Essentially, Matt Damon makes a plug for buying a Stella Artois chalice. As if the concept of a beer chalice isn’t silly enough, Damon says that when you buy the chalice, a portion of the proceeds go to his non-profit called Water.org. Specifically, he says that “If just 1 percent of you watching this buys a chalice, we can give clean water to 1 million people”.

Let’s run the numbers here. The chalice costs $13, and $3.13 of each purchase goes to Water.org. So the question is, what can $3 buy in the developing world? Can it really provide 5 years of clean water for an individual? This seemed a little far-fetched to me.

Turns out I wasn’t the only one curious to run the numbers. NPR lays out the work nicely, and the bottom line is that it takes more like $300 than $3. And the money doesn’t truly go to water, it goes towards the delivery of a water jug or the building of a well.

Numbers aside, I have a few other questions. Like why did Stella Artois pay ~$5 million dollars for 30 seconds of air time? Could they have just donated that money to Water.org directly? What’s Stella’s piece in all of this? For one, they are going to get press and business the ad, possibly more than Water.org is. They are also evoking some sense of corporate social responsibility. But is this really a good match? A beer company promoting clean drinking water?

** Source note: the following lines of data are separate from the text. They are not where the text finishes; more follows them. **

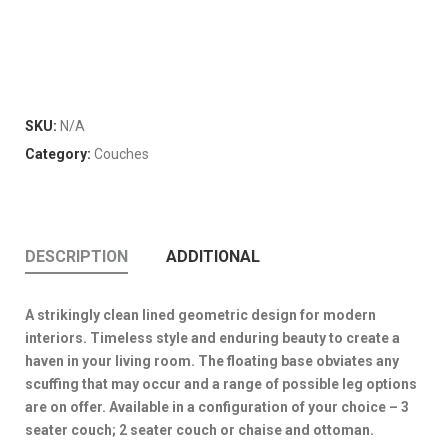
SKU:
N/A
Category:
Couches
DESCRIPTION
ADDITIONAL
A strikingly clean lined geometric design for modern
interiors. Timeless style and enduring beauty to create a
haven in your living room. The floating base obviates any
scuffing that may occur and a range of possible leg options
are on offer. Available in a configuration of your choice – 3
seater couch; 2 seater couch or chaise and ottoman.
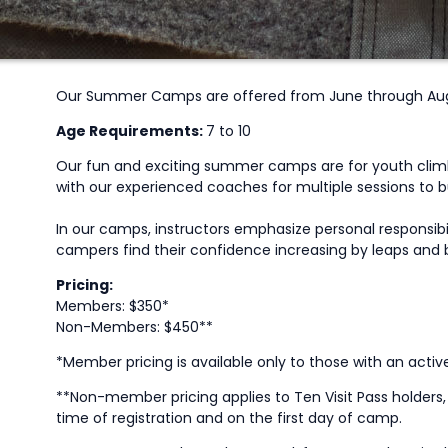
Our Summer Camps are offered from June through Augu
Age Requirements:
7 to 10
Our fun and exciting summer camps are for youth climbe
with our experienced coaches for multiple sessions to bui
In our camps, instructors emphasize personal responsib
campers find their confidence increasing by leaps and b
Pricing:
Members: $350*
Non-Members: $450**
*Member pricing is available only to those with an acti
**Non-member pricing applies to Ten Visit Pass holder
time of registration and on the first day of camp.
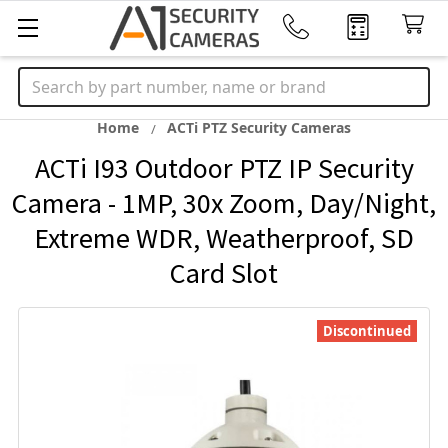
Search
Home
ACTi PTZ Security Cameras
ACTi I93 Outdoor PTZ IP Security
Camera - 1MP, 30x Zoom, Day/Night,
Extreme WDR, Weatherproof, SD
Card Slot
Discontinued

In my bioethics class, we’ve been talking about these types of partnerships and how problematic they are. Frankly, Stella has no place in promoting global health like this. It pretty much goes against their entire foundation. But the real blame falls on Water.org – by partnering with entities like Stella, they are undermining their credibility and mission as an organization dedicated to improving health through access to water.

This pains me. And it was immediately so apparent to me as the commercial was wrapping up.

To leave you with a final kicker – a quick trip to Water.org’s website reveals that they ALSO partner with PepsiCo. Just like beer, soda giants have no place in water initiatives.

Matt Damon, I think you can do better.